Find and copy each line of the records where the string "size" shows up.

Dataset entries
------------------------------------------------------------------------
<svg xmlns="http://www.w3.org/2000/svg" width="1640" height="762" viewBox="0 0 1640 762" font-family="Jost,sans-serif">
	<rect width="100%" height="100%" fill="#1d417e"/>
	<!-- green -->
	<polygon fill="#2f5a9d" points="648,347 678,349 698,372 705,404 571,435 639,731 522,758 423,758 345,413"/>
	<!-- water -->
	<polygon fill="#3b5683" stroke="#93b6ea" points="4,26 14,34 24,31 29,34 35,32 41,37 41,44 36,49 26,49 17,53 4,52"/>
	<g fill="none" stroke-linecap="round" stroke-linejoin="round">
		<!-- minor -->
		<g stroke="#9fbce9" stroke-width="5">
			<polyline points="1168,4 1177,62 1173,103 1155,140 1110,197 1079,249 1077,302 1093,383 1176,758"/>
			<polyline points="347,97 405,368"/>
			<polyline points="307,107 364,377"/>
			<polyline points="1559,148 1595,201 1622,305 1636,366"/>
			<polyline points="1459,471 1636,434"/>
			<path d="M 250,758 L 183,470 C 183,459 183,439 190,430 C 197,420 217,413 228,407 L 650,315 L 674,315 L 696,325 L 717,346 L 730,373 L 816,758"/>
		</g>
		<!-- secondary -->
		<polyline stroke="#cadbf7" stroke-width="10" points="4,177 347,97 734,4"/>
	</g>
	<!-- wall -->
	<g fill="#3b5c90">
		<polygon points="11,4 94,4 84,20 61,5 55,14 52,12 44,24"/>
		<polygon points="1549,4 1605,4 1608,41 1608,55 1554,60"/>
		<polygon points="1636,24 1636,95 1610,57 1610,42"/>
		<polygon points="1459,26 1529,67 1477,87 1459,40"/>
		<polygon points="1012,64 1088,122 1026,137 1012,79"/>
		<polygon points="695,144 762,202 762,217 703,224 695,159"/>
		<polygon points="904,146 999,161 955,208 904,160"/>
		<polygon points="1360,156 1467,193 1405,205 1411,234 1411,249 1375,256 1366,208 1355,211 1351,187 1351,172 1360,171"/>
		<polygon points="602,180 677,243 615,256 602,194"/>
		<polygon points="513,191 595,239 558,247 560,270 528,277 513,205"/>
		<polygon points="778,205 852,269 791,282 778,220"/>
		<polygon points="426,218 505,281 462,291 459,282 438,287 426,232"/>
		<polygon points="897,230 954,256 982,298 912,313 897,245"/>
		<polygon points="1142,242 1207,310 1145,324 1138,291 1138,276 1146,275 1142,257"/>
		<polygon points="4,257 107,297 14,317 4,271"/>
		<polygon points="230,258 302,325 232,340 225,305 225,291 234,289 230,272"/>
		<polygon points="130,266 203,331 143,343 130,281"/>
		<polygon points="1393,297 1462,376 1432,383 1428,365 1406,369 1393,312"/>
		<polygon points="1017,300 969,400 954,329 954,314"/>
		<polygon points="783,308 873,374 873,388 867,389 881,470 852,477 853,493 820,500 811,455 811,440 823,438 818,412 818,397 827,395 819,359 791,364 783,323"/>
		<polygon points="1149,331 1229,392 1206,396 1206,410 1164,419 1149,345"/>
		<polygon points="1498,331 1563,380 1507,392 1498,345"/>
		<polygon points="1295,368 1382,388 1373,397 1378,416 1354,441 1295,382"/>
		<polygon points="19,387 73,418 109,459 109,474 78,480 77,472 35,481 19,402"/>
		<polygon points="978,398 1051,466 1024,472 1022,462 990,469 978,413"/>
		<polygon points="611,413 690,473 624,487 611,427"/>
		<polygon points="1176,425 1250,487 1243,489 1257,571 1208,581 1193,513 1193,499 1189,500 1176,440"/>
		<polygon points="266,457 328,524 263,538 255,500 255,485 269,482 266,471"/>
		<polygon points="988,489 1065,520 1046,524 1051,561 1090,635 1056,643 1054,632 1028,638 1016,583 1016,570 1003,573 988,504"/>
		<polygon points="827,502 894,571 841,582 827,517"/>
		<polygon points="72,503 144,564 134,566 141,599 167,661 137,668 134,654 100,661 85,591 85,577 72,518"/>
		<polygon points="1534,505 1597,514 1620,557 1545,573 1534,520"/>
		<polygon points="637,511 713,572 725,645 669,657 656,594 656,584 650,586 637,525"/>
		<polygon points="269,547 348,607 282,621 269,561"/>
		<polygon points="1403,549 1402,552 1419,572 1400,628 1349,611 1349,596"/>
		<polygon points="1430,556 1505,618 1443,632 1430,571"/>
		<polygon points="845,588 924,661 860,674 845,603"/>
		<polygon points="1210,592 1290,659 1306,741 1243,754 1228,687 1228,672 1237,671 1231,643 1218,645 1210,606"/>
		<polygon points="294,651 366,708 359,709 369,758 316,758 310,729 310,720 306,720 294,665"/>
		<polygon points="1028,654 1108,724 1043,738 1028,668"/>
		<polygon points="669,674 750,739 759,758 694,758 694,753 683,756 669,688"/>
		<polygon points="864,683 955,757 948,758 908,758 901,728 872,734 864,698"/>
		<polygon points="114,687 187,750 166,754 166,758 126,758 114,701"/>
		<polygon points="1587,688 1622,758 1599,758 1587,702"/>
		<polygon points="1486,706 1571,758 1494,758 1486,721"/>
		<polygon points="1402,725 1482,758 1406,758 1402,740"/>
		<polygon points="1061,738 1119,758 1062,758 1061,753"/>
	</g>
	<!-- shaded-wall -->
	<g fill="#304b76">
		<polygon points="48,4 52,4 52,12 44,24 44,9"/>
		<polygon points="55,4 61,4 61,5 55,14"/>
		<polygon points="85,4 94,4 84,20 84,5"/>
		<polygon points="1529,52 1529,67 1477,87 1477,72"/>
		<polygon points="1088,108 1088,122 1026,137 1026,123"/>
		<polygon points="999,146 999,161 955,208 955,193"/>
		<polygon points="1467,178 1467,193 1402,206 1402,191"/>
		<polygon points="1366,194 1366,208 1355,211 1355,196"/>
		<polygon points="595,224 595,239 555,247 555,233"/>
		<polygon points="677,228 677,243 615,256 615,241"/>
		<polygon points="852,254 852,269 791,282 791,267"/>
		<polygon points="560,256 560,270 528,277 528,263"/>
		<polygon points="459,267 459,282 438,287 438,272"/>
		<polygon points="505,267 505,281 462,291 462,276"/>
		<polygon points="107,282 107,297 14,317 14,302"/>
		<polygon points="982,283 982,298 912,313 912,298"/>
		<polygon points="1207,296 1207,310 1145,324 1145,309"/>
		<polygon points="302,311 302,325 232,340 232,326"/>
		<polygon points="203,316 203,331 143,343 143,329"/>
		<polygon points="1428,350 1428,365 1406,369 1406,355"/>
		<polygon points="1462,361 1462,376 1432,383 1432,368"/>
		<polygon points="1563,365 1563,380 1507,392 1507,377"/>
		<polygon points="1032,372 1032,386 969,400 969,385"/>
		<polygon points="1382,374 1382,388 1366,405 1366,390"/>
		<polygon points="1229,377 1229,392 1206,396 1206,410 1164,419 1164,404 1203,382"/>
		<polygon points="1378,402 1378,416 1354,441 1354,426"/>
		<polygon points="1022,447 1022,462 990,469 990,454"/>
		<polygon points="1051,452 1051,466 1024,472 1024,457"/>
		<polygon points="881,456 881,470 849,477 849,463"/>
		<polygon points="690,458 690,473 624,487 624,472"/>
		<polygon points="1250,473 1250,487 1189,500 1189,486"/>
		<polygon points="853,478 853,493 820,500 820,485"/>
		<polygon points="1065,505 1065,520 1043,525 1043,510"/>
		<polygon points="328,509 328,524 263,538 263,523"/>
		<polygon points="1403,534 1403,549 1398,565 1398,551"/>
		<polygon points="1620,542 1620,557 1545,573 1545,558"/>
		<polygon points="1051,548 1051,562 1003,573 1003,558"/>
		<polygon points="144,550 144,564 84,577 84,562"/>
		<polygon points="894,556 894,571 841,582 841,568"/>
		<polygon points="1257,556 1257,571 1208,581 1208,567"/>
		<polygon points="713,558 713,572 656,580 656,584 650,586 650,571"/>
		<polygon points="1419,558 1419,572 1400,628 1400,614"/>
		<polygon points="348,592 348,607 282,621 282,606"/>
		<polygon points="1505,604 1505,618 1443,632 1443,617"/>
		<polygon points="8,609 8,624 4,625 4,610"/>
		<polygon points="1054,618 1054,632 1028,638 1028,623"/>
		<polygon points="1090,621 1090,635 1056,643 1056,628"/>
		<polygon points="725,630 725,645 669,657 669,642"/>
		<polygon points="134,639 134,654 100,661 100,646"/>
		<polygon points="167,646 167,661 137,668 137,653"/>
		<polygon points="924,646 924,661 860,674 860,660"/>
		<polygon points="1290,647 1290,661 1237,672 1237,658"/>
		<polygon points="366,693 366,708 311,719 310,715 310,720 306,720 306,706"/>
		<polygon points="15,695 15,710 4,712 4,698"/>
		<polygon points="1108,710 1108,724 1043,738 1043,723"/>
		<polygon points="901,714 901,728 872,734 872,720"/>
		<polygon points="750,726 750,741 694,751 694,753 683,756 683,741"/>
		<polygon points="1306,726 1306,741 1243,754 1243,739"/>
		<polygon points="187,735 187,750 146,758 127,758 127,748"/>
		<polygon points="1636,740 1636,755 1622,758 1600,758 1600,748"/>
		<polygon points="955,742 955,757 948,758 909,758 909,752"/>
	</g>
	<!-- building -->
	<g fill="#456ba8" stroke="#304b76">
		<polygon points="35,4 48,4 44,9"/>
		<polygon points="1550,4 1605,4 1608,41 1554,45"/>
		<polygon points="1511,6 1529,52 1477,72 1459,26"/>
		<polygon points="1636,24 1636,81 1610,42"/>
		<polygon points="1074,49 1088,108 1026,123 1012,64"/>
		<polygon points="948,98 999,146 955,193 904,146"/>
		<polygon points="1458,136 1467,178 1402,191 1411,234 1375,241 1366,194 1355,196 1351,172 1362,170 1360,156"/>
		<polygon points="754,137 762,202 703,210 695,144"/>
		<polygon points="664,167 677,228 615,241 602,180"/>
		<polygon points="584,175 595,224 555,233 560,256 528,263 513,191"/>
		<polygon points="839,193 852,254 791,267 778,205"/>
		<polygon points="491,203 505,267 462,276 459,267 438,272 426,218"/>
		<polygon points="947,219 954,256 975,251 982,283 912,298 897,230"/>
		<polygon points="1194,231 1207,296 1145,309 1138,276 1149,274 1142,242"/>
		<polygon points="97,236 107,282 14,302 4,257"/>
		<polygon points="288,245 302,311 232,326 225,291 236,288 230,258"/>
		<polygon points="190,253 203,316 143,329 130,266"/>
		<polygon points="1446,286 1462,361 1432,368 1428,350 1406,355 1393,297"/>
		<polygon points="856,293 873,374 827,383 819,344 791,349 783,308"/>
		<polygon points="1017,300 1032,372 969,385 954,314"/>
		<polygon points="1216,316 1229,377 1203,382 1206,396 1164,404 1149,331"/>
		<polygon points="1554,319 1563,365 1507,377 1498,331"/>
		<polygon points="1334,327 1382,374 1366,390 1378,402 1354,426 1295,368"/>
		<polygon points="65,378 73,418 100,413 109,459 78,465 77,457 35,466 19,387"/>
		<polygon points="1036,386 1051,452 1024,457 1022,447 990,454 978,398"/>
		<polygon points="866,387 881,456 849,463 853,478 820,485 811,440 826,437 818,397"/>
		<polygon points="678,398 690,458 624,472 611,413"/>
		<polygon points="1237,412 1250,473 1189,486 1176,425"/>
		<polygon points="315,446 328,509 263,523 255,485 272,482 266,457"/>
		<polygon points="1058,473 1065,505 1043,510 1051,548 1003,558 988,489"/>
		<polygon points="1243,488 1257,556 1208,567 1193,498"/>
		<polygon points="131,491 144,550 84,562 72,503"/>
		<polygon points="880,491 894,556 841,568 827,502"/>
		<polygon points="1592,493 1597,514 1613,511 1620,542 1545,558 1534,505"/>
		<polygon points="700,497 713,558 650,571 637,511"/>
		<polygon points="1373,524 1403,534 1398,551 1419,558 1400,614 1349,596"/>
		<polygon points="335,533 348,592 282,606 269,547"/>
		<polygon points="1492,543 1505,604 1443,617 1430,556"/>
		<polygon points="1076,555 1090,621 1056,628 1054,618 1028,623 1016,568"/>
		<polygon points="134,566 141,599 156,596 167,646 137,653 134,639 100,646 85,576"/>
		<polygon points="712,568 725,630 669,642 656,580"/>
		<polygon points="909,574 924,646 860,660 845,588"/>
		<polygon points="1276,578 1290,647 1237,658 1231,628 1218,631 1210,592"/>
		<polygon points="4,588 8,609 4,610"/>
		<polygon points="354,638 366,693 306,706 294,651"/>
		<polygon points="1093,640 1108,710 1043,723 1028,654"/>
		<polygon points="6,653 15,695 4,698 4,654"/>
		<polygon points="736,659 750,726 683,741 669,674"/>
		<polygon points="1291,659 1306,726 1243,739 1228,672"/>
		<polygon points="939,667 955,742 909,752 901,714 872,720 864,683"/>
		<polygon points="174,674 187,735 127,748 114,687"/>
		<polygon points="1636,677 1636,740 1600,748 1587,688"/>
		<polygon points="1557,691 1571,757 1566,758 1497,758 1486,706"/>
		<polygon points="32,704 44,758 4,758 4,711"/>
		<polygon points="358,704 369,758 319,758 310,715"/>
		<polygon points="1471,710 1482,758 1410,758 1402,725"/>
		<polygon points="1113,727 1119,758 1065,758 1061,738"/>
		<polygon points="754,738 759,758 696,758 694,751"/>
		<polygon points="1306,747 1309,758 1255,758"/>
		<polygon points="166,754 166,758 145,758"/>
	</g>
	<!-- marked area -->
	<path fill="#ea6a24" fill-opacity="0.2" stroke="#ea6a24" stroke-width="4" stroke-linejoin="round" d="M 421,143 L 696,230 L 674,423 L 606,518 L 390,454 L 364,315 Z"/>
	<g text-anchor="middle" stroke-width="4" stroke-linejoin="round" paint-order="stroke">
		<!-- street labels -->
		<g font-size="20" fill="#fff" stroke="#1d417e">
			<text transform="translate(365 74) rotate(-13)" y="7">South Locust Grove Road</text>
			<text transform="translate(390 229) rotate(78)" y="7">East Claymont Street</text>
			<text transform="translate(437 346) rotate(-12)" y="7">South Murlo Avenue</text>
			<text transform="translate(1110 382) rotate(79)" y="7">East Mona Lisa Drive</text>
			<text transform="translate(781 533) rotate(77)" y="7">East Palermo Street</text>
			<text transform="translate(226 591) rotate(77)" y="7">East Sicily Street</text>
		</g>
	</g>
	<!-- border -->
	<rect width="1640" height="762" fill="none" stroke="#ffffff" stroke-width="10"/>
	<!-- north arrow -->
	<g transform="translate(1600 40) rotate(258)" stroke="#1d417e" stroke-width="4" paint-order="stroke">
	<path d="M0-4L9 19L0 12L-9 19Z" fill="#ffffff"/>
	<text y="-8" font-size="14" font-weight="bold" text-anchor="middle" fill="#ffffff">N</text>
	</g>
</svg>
------------------------------------------------------------------------
Exercise result =
		<g font-size="20" fill="#fff" stroke="#1d417e">
	<text y="-8" font-size="14" font-weight="bold" text-anchor="middle" fill="#ffffff">N</text>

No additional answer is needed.